O'Grady Michael J, Monavari Ahmad A, Cotter Melanie, Murphy Nuala P
Department of Paediatrics, Midland Regional Hospital, Mullingar, Ireland.
National Centre for Inherited Metabolic Disorders, Children's University Hospital, Dublin, Ireland.
BMJ Case Rep. 2015 Feb 26;2015:bcr2014208514. doi: 10.1136/bcr-2014-208514.

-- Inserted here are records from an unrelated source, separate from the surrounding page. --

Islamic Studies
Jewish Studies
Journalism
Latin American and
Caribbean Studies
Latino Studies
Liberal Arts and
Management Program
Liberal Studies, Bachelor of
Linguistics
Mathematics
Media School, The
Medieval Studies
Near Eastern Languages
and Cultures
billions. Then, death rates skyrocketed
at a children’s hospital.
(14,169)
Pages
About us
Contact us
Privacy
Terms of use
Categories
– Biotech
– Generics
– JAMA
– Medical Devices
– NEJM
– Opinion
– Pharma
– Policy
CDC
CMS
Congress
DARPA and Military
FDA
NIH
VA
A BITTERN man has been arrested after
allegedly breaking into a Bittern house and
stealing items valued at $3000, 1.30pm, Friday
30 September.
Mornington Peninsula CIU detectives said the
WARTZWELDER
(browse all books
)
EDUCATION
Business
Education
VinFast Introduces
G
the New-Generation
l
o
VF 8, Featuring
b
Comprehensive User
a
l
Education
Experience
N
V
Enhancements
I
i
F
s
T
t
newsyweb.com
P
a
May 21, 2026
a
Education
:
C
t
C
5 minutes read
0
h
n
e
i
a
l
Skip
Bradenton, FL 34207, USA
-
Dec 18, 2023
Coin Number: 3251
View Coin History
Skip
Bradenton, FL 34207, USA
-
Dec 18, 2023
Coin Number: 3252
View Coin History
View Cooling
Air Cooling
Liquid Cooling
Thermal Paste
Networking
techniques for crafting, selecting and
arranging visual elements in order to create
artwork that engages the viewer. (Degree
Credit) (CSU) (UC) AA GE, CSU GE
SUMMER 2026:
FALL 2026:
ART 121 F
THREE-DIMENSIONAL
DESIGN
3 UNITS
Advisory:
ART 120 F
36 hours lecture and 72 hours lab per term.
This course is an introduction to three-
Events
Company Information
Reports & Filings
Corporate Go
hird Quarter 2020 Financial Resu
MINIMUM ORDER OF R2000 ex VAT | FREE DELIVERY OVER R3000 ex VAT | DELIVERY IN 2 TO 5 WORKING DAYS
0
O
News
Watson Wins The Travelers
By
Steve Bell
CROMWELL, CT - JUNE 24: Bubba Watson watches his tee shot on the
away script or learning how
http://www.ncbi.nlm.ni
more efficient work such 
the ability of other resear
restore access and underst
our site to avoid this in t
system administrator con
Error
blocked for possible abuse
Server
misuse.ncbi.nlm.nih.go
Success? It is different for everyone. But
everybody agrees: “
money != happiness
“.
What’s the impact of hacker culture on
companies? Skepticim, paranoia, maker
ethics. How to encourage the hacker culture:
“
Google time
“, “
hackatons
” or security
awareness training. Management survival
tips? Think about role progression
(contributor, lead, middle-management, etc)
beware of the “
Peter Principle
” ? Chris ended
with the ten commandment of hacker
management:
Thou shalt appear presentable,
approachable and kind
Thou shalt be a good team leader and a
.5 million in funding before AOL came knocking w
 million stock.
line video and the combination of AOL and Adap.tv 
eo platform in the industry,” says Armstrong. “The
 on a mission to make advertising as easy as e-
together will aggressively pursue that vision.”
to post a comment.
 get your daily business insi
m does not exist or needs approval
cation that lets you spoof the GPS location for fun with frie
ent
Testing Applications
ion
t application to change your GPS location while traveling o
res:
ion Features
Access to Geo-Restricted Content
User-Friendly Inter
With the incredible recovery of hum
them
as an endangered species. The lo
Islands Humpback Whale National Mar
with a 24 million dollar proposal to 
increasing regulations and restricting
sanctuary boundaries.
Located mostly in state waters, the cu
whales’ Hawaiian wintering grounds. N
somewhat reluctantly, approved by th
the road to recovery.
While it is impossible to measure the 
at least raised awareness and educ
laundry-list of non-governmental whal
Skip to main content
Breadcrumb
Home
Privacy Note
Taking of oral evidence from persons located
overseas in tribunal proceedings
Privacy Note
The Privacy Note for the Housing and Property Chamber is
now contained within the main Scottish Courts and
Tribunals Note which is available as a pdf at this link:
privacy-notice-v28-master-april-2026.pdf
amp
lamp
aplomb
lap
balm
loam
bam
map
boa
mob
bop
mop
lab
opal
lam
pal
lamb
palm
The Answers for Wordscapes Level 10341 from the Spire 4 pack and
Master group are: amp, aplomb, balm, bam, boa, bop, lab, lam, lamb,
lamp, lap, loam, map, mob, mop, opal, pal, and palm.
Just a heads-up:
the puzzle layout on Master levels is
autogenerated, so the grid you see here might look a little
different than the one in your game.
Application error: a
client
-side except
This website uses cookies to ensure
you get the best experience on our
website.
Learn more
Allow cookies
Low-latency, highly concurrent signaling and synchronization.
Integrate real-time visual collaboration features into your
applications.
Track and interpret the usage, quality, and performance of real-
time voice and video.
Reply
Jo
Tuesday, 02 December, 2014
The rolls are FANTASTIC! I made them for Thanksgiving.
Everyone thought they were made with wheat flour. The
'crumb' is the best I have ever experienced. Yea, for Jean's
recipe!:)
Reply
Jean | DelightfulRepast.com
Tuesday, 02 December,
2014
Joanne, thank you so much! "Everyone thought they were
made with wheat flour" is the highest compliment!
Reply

A fatigued 8-year-old boy was found to have sideroblastic anaemia (haemoglobin 7.8 g/dL) which over time became transfusion dependent. Subtle neurological dysfunction, initially manifesting as mild spastic diplegia, was slowly progressive and ultimately led to wheelchair dependence. Elevated plasma lactate and urinary 3-methylglutaconate led to a muscle biopsy which confirmed partial complex IV deficiency. PCR in leucocytes and muscle was negative for mitochondrial DNA (mtDNA) deletions. Faltering growth prompted an insulin tolerance test which confirmed growth hormone sufficiency and adrenal insufficiency. Plasma renin was elevated and adrenal androgens were low, suggesting primary adrenal insufficiency. Glucocorticoid and mineralocorticoid replacement therapy was initiated. A renal tubular Fanconi syndrome and diabetes mellitus developed subsequently. Sideroblastic anaemia and primary adrenal insufficiency, both individually and collectively, are associated with mtDNA deletion; however, absence of the same does not exclude the possibility that sideroblastic anaemia and primary adrenal insufficiency are of mitochondrial origin.
一名8岁疲劳男孩被诊断为铁粒幼细胞性贫血(血红蛋白7.8 g/dL),随着时间推移,该病发展为依赖输血。轻微的神经功能障碍最初表现为轻度痉挛性双瘫,呈缓慢进展,最终导致依赖轮椅。血浆乳酸和尿3 - 甲基戊二酸水平升高,促使进行肌肉活检,结果证实存在部分复合物IV缺乏。白细胞和肌肉的PCR检测显示线粒体DNA(mtDNA)缺失为阴性。生长发育迟缓促使进行胰岛素耐量试验,结果证实生长激素充足但存在肾上腺功能不全。血浆肾素升高,肾上腺雄激素水平低,提示原发性肾上腺功能不全。遂开始糖皮质激素和盐皮质激素替代治疗。随后出现肾小管性范科尼综合征和糖尿病。铁粒幼细胞性贫血和原发性肾上腺功能不全,无论是单独还是共同出现,都与mtDNA缺失有关;然而,未检测到mtDNA缺失并不能排除铁粒幼细胞性贫血和原发性肾上腺功能不全源于线粒体的可能性。